#### [EXERCISE GOAL]
Show every line of the records below that contains the word "Bupati".

Segment Start: DATASET ENTRIES

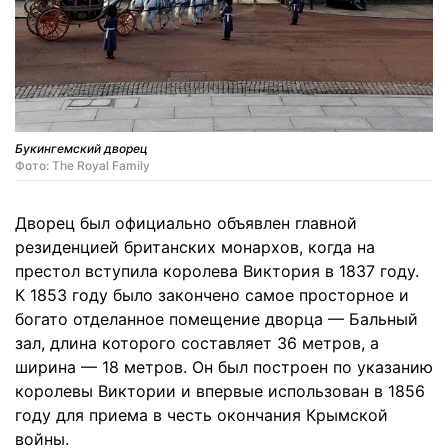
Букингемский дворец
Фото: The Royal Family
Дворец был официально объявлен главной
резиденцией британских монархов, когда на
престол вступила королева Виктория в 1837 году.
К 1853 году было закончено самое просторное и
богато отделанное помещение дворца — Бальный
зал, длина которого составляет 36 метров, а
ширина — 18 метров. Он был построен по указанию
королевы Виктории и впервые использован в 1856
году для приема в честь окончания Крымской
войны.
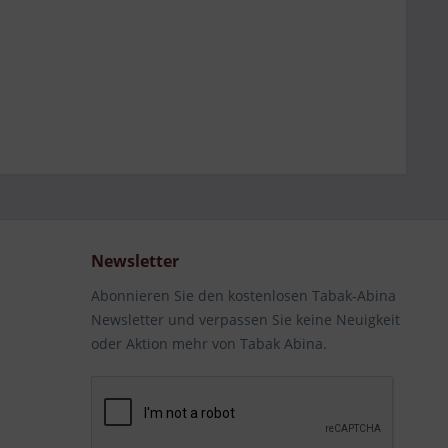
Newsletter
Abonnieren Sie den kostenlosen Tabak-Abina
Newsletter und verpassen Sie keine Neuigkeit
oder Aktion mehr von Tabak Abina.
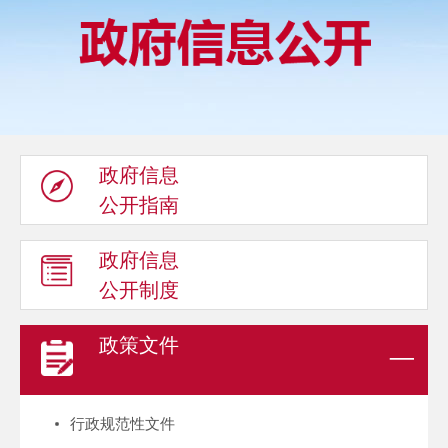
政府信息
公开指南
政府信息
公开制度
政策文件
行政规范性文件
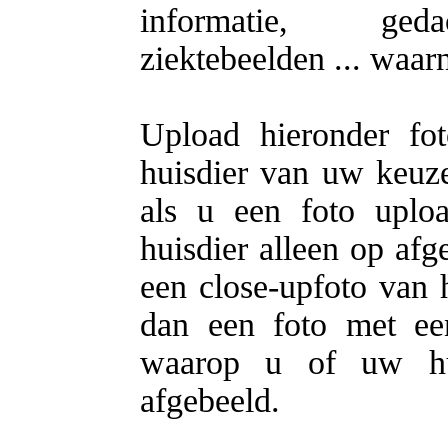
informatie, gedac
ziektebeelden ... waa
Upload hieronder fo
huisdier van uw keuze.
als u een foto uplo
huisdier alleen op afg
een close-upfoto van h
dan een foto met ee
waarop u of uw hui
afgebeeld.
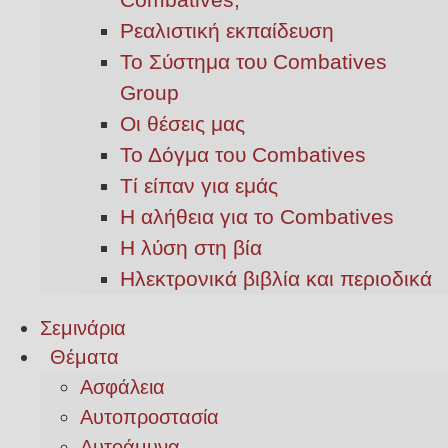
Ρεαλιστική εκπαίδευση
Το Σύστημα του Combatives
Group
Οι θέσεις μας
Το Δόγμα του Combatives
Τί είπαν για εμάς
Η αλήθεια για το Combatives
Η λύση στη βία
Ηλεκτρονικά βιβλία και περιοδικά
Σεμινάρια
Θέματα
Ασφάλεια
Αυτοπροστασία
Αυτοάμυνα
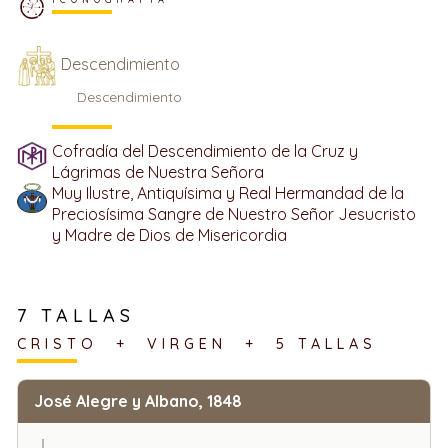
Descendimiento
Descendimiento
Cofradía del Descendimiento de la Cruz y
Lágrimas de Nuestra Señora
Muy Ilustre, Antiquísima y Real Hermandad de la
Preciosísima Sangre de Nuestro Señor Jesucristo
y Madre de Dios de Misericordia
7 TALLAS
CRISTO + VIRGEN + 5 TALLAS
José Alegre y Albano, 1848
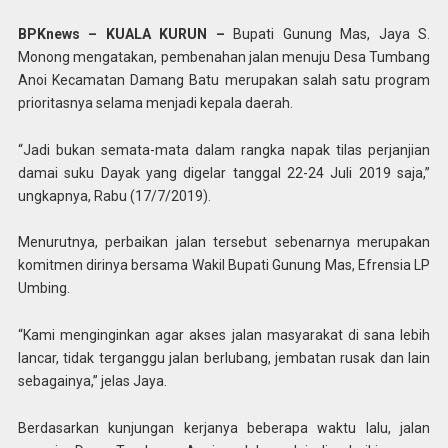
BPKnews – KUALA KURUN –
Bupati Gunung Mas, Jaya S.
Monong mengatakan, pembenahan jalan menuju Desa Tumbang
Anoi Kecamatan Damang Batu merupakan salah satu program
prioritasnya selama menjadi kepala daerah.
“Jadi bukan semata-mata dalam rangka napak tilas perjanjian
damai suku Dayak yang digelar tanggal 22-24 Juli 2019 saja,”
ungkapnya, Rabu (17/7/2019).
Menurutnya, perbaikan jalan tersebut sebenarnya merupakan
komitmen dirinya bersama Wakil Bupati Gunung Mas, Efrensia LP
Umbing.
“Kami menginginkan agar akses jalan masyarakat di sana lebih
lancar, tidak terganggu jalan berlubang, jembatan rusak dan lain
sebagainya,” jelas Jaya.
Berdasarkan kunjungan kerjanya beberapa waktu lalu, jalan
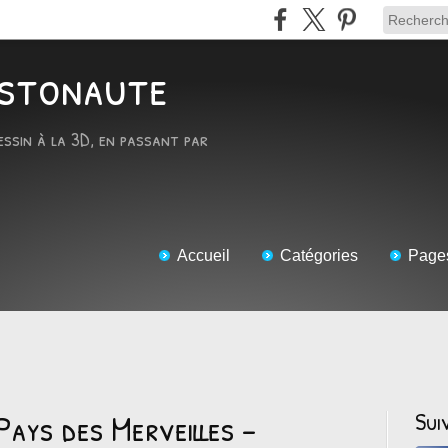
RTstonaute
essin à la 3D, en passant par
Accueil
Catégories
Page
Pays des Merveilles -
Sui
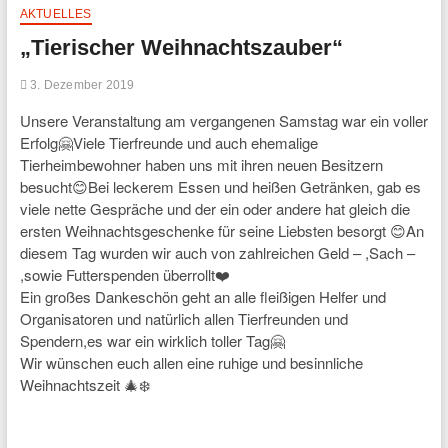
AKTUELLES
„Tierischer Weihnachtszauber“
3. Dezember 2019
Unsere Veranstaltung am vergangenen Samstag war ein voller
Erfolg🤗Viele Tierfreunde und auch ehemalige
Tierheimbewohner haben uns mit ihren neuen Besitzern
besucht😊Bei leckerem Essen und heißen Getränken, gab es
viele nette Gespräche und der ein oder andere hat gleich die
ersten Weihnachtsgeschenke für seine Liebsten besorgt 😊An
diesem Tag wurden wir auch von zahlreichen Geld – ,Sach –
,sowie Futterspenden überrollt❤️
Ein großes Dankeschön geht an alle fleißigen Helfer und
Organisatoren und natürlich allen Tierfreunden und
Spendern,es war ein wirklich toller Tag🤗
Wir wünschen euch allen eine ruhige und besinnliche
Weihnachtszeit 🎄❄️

Segment End: DATASET ENTRIES
Segment Start: DATASET ENTRIES

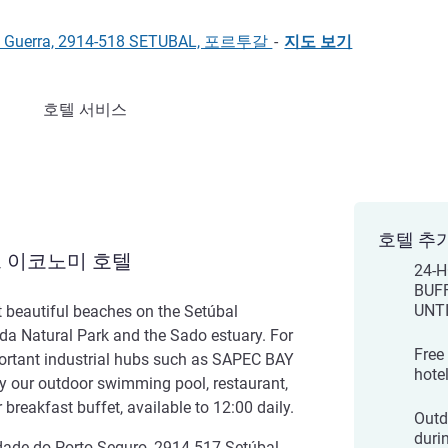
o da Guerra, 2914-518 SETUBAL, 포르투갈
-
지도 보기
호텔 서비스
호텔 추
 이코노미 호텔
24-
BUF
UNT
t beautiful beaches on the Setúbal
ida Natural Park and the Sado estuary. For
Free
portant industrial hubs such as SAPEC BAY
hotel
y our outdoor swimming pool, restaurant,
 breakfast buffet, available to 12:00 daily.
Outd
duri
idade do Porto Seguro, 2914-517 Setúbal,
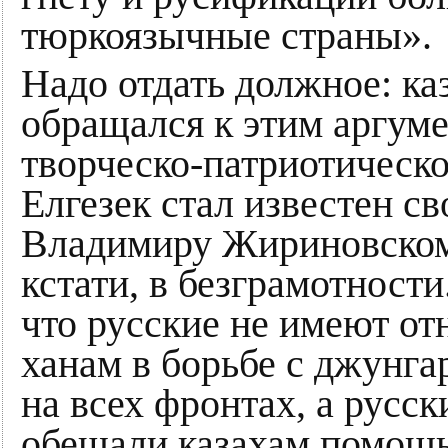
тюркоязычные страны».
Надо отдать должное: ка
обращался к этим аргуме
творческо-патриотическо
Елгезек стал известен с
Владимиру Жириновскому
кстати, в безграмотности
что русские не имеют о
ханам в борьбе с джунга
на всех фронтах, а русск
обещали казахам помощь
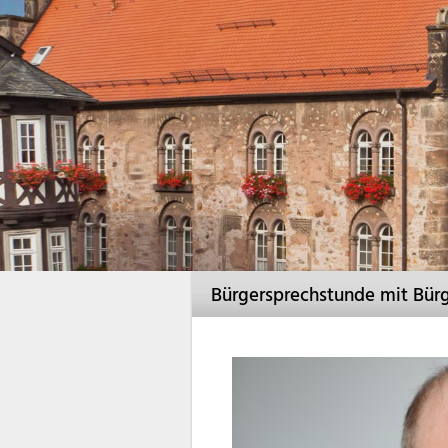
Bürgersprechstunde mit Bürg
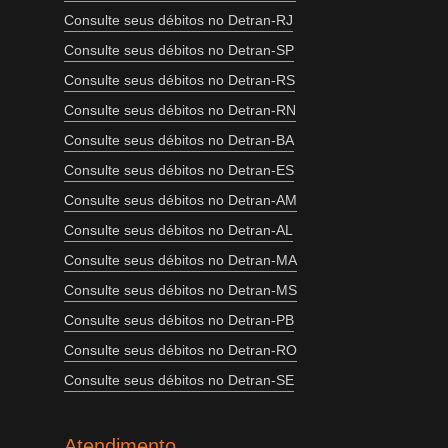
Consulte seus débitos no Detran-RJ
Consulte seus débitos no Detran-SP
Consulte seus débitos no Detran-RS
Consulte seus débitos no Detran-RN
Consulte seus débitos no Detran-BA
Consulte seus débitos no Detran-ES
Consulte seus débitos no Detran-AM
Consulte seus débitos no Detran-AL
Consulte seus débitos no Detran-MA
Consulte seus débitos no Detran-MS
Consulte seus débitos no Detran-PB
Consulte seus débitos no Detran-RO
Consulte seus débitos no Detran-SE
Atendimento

Segment End: DATASET ENTRIES

#### [SOLUTION TO THIS EXERCISE]
Bupati Gunung Mas, Jaya S.
komitmen dirinya bersama Wakil Bupati Gunung Mas, Efrensia LP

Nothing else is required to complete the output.